**Source material**
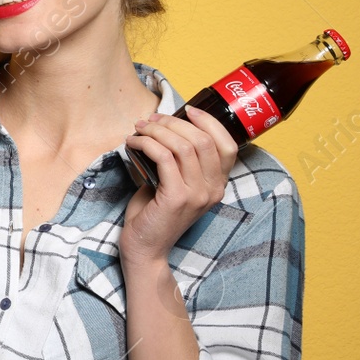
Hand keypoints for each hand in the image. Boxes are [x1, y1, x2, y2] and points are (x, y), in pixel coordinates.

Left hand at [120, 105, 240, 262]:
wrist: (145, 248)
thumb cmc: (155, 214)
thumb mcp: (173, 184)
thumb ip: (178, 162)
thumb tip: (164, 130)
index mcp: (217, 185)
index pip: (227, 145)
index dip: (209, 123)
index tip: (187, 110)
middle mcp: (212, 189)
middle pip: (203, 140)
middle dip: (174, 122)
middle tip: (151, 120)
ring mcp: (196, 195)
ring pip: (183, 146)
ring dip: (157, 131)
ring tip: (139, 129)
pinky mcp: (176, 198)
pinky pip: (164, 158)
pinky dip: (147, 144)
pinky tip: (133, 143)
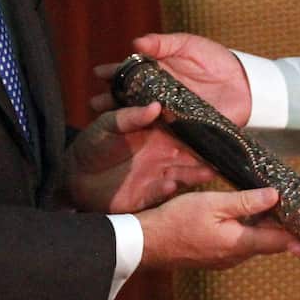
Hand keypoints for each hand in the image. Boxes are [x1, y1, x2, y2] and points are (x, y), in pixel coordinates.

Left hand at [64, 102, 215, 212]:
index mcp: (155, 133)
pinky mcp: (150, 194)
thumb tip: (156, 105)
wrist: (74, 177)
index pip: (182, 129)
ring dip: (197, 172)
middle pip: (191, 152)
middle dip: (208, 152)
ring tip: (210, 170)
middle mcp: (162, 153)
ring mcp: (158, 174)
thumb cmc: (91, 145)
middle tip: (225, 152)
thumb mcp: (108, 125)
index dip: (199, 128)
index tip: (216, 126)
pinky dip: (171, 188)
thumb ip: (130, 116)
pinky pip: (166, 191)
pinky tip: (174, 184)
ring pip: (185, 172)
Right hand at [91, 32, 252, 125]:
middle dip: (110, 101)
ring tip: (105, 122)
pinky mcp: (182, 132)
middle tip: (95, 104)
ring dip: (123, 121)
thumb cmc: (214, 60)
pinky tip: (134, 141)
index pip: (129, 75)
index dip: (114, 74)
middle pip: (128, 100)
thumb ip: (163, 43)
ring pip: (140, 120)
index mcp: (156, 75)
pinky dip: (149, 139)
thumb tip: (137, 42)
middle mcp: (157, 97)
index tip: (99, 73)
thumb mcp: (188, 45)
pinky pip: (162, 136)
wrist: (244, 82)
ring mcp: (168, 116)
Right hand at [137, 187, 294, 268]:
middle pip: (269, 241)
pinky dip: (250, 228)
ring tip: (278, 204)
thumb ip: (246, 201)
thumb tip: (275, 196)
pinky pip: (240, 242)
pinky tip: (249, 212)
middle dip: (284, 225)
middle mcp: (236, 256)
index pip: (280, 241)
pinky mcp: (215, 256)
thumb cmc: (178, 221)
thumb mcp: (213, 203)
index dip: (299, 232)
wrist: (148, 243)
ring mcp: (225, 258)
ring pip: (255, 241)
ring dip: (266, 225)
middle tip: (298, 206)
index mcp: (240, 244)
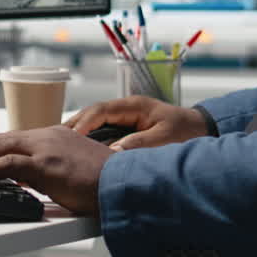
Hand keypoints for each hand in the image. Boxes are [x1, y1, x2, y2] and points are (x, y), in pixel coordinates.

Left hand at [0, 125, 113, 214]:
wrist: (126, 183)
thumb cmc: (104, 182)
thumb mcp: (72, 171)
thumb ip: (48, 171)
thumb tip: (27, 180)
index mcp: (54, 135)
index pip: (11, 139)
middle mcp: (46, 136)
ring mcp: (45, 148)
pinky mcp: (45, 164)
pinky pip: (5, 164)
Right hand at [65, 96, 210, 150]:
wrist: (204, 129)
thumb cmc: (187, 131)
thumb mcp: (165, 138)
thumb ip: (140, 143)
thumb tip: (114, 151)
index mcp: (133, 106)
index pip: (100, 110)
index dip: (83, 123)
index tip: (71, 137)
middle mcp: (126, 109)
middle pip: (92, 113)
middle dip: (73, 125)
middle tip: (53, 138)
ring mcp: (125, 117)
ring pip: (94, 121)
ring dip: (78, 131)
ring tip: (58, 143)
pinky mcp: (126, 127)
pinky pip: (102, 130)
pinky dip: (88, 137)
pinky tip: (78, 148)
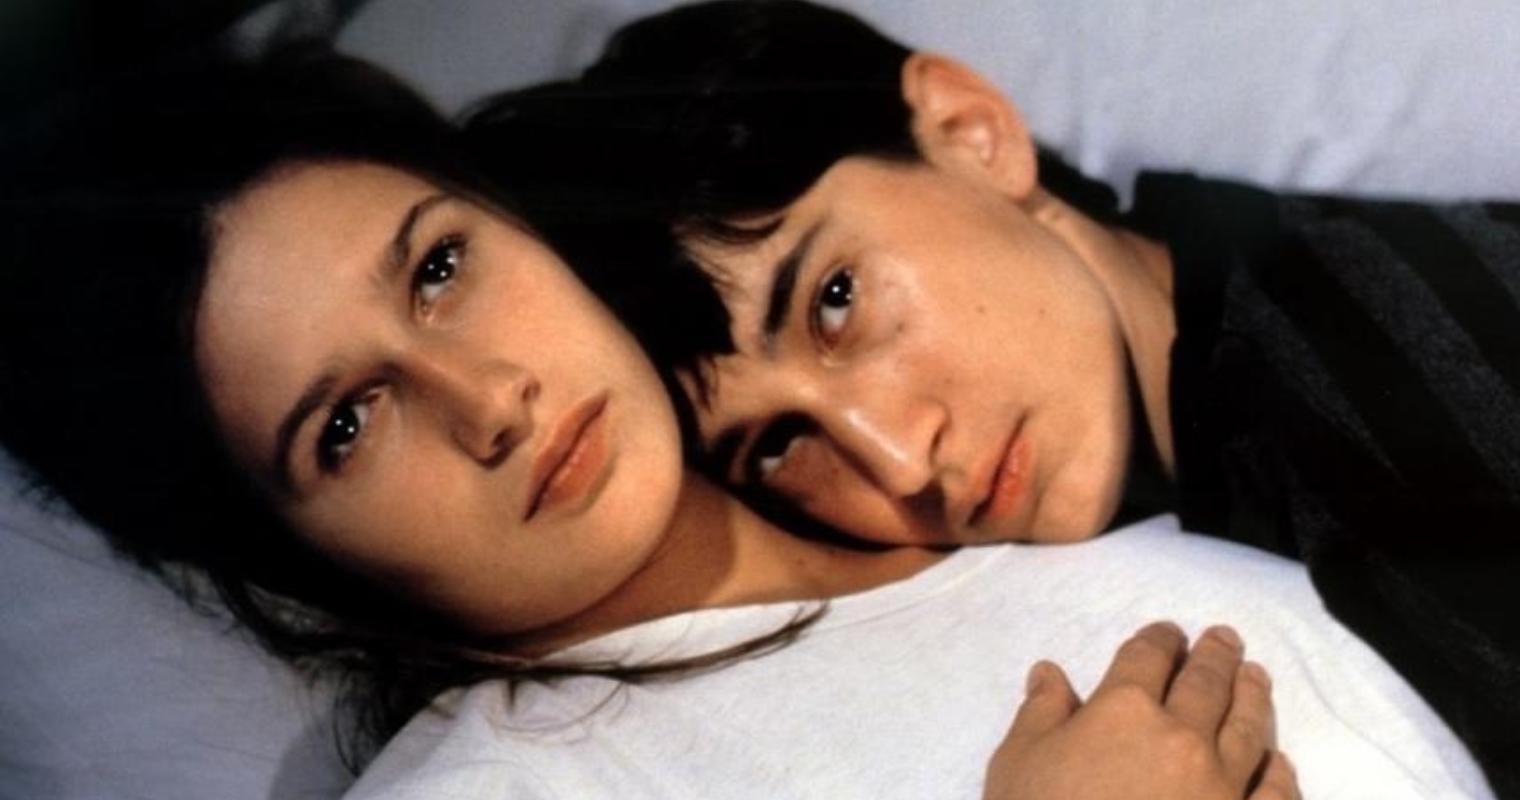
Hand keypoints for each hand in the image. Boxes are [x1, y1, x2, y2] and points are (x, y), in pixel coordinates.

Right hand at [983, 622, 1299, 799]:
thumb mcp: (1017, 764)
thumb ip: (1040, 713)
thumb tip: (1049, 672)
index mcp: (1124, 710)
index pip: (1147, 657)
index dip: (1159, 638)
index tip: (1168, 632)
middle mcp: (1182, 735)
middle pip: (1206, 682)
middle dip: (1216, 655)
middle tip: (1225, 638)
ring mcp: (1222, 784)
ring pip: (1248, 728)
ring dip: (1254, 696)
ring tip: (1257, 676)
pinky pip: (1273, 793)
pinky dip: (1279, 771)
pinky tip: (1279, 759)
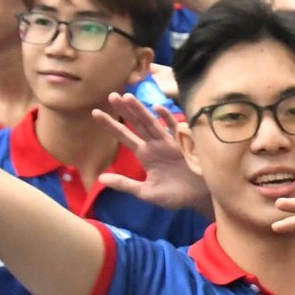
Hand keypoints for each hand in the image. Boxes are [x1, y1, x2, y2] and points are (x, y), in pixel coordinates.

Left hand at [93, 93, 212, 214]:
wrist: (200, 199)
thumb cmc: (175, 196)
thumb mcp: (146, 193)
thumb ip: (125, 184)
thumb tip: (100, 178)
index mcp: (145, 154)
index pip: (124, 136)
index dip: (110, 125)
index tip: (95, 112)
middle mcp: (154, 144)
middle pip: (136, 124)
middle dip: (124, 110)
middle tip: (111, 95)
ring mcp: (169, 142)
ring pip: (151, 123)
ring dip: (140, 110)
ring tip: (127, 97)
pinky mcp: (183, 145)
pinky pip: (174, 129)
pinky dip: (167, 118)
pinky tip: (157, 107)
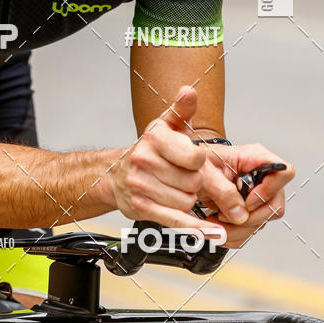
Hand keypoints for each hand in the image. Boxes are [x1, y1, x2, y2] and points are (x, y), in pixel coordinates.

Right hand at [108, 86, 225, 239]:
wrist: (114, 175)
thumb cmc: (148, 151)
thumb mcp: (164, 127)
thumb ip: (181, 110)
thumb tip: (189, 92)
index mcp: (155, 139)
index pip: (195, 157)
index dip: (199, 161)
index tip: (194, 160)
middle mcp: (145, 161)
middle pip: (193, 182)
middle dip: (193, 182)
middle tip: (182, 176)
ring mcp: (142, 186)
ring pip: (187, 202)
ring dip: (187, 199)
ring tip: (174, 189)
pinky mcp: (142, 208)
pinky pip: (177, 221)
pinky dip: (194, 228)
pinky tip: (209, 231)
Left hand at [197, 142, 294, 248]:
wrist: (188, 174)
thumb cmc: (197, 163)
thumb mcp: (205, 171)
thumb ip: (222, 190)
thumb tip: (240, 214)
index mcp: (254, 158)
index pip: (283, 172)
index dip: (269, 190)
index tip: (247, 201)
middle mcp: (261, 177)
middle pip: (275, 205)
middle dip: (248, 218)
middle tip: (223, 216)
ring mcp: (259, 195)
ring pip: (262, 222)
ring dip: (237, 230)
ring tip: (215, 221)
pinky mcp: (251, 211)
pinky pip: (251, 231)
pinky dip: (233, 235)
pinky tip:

**Your goal**
Transcribe the data exactly, minus any images.

**Answer for the task**
Hand keypoints for each hand in the image. Boxes are [x1, y1, x2, y2] and points are (x, y), in pixel coordinates.

Left hand at [120, 105, 240, 262]:
wrist: (145, 248)
thumb cmc: (155, 214)
thumb mcp: (173, 184)
thumb ip: (178, 162)
thumb tip: (164, 130)
index mcp: (217, 185)
index pip: (227, 145)
index dip: (209, 123)
index tip: (187, 110)
middle mcp: (212, 189)
middle pip: (203, 140)
middle dip: (174, 122)
middle tip: (151, 120)
ring mcp: (196, 195)
ring pip: (183, 146)
ring dip: (157, 131)
ring tip: (139, 129)
pinky mcp: (176, 198)
pinky pip: (164, 158)
pinky dip: (147, 144)
pinky tip: (133, 143)
Hand keypoints for each hand in the image. Boxes are [x1, y1, x2, y2] and points are (x, y), in pixel coordinates.

Left hand at [64, 102, 215, 212]:
index mcp: (155, 133)
pinky mcp: (150, 194)
thumb tip: (156, 105)
wrist: (74, 177)
index pip: (182, 129)
ring dip: (197, 172)
middle pip: (191, 152)
middle dip: (208, 152)
ring tip: (210, 170)
middle mcp: (162, 153)
ring mcp: (158, 174)
thumb cmc: (91, 145)
middle tip: (225, 152)
thumb mcp: (108, 125)
index dip: (199, 128)
index tip: (216, 126)
pinky dip: (171, 188)
thumb ip: (130, 116)
pinky pip: (166, 191)
pinky tip: (174, 184)
ring pip: (185, 172)
Right hand at [91, 32, 252, 125]:
middle dip: (110, 101)
ring tip: (105, 122)
pinky mcp: (182, 132)
middle tip: (95, 104)
ring dip: (123, 121)
thumb cmc: (214, 60)
pinky tip: (134, 141)
index pip: (129, 75)
index dip: (114, 74)
middle pip: (128, 100)
thumb ip: (163, 43)
ring pip: (140, 120)
index mcp: (156, 75)
pinky dip: (149, 139)
thumb tip: (137, 42)
middle mcp: (157, 97)
index tip: (99, 73)
thumb mcp: (188, 45)
pinky pip: (162, 136)
wrist: (244, 82)
ring mcp: (168, 116)
Right hand at [137, 187, 294, 268]:
middle pip: (269, 241)
pinky dip: (250, 228)
ring tip: (278, 204)
thumb ip: (246, 201)
thumb tip: (275, 196)
pinky pip: (240, 242)
pinky tip: (249, 212)
middle dip: (284, 225)
middle mcp: (236, 256)
index pip: (280, 241)
pinky mcp: (215, 256)
thumb cmc: (178, 221)
thumb mcp: (213, 203)
index dip: (299, 232)
wrist: (148, 243)
ring mcp: (225, 258)
ring pip: (255, 241)
ring dip: (266, 225)
middle tip: (298, 206)
index mcp: (240, 244)
Hand keypoints for each hand in the image. Boxes are [x1, y1, x2, y2] and points are (x, y), in pixel coordinates.

Left hand at [0, 125, 113, 214]:
wrist: (126, 183)
thumb cmc: (104, 182)
thumb mcp: (72, 171)
thumb ip: (48, 171)
thumb tip: (27, 180)
index mcp: (54, 135)
index pip: (11, 139)
middle mcp: (46, 136)
ring mcp: (45, 148)
pinky mcp: (45, 164)
pinky pip: (5, 164)
Right hand at [65, 96, 210, 150]:
wrist: (204, 129)
thumb cmc: (187, 131)
thumb mcp: (165, 138)
thumb ip: (140, 143)
thumb tip: (114, 151)
index mcp: (133, 106)
index pip: (100, 110)
index dip: (83, 123)
index tip: (71, 137)
middle mcp: (126, 109)
middle pip: (92, 113)
middle dip: (73, 125)
middle tip: (53, 138)
ring mcp: (125, 117)
ring pip: (94, 121)
ring dip: (78, 131)
ring tip: (58, 143)
pinky mcp: (126, 127)
pinky pip: (102, 130)
pinky dip: (88, 137)
pinky tip: (78, 148)
Hand keypoints for each hand in the image. Boxes are [x1, y1, x2, y2] and points are (x, y), in pixel coordinates.

Right hand at [983, 622, 1299, 799]:
thumb mcp: (1017, 764)
thumb ip: (1040, 713)
thumb tip: (1049, 672)
index mcp: (1124, 710)
index pip: (1147, 657)
index dip: (1159, 638)
index tip: (1168, 632)
middle mcp: (1182, 735)
middle pip: (1206, 682)
middle dip: (1216, 655)
middle tip: (1225, 638)
ring mcp: (1222, 784)
ring pip: (1248, 728)
ring dip: (1254, 696)
ring tip: (1257, 676)
pinky pip: (1273, 793)
pinky dip: (1279, 771)
pinky tip: (1279, 759)
Hand keypoints for each hand in the image. Boxes are [x1, y1, x2, y2] and points are (x, y), in pixel coordinates.

Left hand at [93, 93, 212, 214]:
wrist: (200, 199)
thumb cmc: (175, 196)
thumb mcp: (146, 193)
thumb ip: (125, 184)
thumb tip: (100, 178)
index mcp: (145, 154)
index pip: (124, 136)
index dip: (110, 125)
index tip: (95, 112)
middle mcp: (154, 144)
middle pip: (136, 124)
middle dip: (124, 110)
middle tip: (111, 95)
ring mcp: (169, 142)
ring pip: (151, 123)
ring dip: (140, 110)
ring tip: (127, 97)
pinky mcp: (183, 145)
pinky pip: (174, 129)
pinky dip: (167, 118)
pinky tip: (157, 107)
Hand keypoints for each hand in the image. Boxes are [x1, y1, x2, y2] and points are (x, y), in pixel coordinates.

Right hand at [108, 86, 225, 239]:
wrist: (114, 175)
thumb cmc: (148, 151)
thumb mcp: (164, 127)
thumb ip: (181, 110)
thumb tip: (189, 92)
index mcp: (155, 139)
index pip: (195, 157)
index dip: (199, 161)
index tip: (194, 160)
middle mcp: (145, 161)
middle pip: (193, 182)
middle dip: (193, 182)
middle tip: (182, 176)
ring mcp: (142, 186)
ring pip: (187, 202)
ring dip: (187, 199)
ring tip: (174, 189)
pinky mcp: (142, 208)
pinky pip: (177, 221)
pinky dip: (194, 228)
pinky tip: (209, 231)
Left hand at [197, 142, 294, 248]:
wrist: (188, 174)
thumb cmc: (197, 163)
thumb mcp: (205, 171)
thumb ip: (222, 190)
thumb tip: (240, 214)
index mcp: (254, 158)
index pip: (283, 172)
index dip: (269, 190)
index tip: (247, 201)
middle mcp: (261, 177)
middle pip: (275, 205)
middle dip: (248, 218)
middle tip: (223, 216)
ring mcp: (259, 195)
ring pip: (262, 222)
ring dip: (237, 230)
ring tip: (215, 221)
pinky mcp: (251, 211)
pinky pip: (251, 231)
pinky dip: (233, 235)
pinky tip:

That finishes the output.